Don't blame the teenager
For a teenager it is very important to be accepted among peers, full and trusting communication. In what colors would be perceived by the teenager in later life depends largely on, learn to trust it, to friends, to love and to communicate in school. It is therefore not surprising that in adolescence, when actually all experienced very serious, hard teenager responds to their conflicts and lack of understanding with their peers.
Find out why
The first thing to talk to yourself a teenager. Ask him what happened as he sees the reasons for the situation. If the teenager withdraws into himself and does not want to communicate, it is necessary to know the details of the situation, the class teacher of teachers. However, as you know, teachers also are not always fair and objective in relation to the child.
Adults do not always need to intervene in the conflict between teenagers
The task of parents - to understand how serious the problem is. If we are talking just about the fight the best of friends, although such conflicts in adolescents occur rapidly, but direct intervention with adults, trying to reconcile the participants – the worst thing you can offer. Best friends can put up and fussing multiple times a day, in boys, often it comes to blows. Provide the young to negotiate and solve their problems – they have this wonderful work!
The most useful thing you can do is to tell the teenager about the more "civilized" ways of resolving the conflict, to show the practical benefits of compromise.

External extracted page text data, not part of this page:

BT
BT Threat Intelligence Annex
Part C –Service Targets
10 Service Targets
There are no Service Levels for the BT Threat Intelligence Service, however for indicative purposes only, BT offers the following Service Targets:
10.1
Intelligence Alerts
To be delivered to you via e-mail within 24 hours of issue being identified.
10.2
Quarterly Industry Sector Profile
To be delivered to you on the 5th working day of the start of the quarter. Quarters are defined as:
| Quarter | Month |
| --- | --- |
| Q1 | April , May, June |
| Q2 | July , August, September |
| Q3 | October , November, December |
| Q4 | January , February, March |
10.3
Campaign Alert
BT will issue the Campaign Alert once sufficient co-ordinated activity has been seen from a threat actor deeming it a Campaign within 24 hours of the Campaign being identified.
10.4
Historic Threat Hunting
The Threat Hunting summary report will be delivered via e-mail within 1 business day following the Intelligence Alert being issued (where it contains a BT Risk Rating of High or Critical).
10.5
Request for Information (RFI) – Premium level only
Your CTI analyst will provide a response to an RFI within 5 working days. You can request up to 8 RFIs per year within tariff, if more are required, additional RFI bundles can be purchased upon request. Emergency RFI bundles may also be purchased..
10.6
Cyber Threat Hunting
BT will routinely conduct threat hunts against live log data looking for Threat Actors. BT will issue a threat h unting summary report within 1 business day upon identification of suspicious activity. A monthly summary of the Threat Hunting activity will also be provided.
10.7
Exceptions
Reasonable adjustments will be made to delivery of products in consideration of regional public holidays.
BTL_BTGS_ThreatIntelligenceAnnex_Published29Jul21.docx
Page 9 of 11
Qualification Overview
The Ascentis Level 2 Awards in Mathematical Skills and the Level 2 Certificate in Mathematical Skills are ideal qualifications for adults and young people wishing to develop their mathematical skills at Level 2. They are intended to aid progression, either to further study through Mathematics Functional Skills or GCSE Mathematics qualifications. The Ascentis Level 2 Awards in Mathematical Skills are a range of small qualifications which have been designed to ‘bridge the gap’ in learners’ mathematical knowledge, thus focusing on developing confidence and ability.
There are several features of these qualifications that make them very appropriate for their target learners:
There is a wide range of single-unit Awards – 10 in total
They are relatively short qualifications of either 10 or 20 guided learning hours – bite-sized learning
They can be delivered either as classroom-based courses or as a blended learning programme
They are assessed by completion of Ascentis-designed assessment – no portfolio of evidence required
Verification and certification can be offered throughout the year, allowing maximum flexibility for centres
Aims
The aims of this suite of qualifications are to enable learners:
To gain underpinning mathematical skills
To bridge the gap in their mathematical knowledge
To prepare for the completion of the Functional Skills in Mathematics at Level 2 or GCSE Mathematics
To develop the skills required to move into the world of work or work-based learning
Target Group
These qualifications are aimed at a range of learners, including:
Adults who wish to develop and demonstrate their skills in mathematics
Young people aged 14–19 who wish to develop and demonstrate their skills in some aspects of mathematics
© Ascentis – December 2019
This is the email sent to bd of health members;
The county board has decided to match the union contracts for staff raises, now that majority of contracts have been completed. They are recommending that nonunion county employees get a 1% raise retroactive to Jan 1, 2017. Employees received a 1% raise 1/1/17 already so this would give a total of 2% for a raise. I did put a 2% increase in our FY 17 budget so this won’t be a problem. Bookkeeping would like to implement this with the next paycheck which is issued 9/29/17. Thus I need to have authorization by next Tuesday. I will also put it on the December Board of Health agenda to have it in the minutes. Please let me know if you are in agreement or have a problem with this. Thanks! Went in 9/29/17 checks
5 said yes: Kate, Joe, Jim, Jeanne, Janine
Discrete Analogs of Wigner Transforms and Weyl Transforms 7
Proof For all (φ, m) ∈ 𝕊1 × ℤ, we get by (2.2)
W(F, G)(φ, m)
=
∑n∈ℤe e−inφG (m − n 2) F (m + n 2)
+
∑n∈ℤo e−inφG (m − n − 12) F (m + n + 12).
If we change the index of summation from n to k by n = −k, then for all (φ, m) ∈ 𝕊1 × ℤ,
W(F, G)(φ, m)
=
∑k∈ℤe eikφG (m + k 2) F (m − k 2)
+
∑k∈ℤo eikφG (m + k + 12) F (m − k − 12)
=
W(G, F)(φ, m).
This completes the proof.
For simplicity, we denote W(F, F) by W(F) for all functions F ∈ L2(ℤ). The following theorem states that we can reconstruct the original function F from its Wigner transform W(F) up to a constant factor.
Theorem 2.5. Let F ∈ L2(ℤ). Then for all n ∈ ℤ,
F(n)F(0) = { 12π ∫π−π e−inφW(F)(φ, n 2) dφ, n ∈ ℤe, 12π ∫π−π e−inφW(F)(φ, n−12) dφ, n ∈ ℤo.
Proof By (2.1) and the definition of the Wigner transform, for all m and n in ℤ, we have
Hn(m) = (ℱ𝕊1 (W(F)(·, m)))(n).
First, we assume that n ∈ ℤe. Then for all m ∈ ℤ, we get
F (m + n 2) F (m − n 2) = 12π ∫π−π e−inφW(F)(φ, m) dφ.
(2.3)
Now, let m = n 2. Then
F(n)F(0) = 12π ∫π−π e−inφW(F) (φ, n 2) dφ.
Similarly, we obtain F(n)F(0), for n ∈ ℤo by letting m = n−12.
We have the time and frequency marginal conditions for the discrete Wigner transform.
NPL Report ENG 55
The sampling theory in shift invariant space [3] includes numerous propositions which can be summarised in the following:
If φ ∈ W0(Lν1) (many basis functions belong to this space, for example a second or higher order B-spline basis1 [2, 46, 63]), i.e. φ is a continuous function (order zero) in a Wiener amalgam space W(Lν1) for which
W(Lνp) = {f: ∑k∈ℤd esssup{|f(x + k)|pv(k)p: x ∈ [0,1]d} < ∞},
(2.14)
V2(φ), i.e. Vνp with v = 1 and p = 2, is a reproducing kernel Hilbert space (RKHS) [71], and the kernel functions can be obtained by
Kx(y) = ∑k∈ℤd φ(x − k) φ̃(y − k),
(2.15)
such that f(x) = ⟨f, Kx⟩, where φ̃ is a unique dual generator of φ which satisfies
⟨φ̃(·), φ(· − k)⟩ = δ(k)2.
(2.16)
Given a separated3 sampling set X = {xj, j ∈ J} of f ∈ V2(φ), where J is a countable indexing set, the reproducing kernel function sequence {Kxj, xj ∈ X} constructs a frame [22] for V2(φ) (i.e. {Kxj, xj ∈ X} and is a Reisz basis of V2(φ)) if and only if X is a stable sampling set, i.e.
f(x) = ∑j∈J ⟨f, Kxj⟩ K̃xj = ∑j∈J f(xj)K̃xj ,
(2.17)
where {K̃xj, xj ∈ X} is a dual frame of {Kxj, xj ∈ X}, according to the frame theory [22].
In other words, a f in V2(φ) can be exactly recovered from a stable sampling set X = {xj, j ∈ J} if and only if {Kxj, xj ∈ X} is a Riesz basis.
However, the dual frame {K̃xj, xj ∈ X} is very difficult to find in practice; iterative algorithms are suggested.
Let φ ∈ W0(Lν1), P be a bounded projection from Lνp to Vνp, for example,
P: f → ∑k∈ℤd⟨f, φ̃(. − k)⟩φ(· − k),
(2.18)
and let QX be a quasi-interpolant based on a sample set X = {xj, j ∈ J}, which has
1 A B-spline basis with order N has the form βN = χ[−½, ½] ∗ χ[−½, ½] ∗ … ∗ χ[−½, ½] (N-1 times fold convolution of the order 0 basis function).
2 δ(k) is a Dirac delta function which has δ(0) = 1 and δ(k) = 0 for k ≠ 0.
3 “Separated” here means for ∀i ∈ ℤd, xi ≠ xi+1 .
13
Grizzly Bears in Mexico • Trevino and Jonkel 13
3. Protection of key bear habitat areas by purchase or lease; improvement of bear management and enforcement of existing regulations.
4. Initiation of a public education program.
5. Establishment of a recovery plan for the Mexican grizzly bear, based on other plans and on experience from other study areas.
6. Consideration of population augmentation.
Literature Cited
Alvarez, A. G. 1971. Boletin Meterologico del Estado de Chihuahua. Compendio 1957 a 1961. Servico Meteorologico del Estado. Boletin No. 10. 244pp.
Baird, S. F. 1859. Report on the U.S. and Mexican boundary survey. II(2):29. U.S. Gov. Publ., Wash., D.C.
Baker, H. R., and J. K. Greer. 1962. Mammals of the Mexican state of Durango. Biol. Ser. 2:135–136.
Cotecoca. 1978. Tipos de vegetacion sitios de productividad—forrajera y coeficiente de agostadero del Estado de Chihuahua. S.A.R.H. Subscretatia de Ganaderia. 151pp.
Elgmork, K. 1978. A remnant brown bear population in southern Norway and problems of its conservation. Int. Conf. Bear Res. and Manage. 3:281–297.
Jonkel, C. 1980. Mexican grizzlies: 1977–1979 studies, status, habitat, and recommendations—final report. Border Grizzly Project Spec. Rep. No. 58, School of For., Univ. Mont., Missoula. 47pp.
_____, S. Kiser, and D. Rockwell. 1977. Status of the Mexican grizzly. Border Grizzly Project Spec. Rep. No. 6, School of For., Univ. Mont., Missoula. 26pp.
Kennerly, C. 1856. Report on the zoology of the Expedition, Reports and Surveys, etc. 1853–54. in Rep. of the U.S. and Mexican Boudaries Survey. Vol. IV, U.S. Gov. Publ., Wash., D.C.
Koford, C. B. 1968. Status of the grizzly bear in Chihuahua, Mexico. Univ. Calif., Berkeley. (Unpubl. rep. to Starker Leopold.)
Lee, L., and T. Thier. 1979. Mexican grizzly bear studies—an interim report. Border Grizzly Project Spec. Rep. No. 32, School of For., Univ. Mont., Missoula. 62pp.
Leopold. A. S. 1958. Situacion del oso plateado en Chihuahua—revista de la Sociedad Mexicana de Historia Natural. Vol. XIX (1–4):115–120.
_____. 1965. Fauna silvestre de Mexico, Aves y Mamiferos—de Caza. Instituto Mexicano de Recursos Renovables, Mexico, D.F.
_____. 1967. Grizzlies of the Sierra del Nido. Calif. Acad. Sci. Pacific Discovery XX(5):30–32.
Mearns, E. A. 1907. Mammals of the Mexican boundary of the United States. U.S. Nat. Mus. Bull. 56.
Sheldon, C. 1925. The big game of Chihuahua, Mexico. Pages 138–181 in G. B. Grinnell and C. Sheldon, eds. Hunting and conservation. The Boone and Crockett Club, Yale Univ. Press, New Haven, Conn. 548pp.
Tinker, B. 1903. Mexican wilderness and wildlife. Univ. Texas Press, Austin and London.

Do not the form of homilies about good behaviour, but in the form of friendly advice, examples from his own experience.
It's quite a different situation, it requires the attention and intervention of adults.
The teenage environment is quite aggressive, and perhaps in each group, each class has its own "rogue" or "white crow". This does not mean that in reality this child is "the worst". Not like all – this is not a negative feature, after all, on the contrary, the child may be different from other "plus sign"
Problems in communication with peers, lack of acceptance by group, class, perceived themselves as a teenager is very difficult – can cause depression and even suicide.
If you, as a parent, faced with such a problem your child, then do not let it go, don't blame the teenager. This is a very serious problem which the teenager can not cope. Intervention teachers in "classroom conflicts" can only aggravate the situation – peers will perceive the teenager as a "complainer", which will lead to more rejection and humiliation. Be prepared that you likely will have to transfer the child to another school. However, in order to new problems are not repeated, and the child coped with the consequences of serious psychological trauma "outcast" is necessary to consult with work with a good psychologist. And, of course, your support as the people close to child!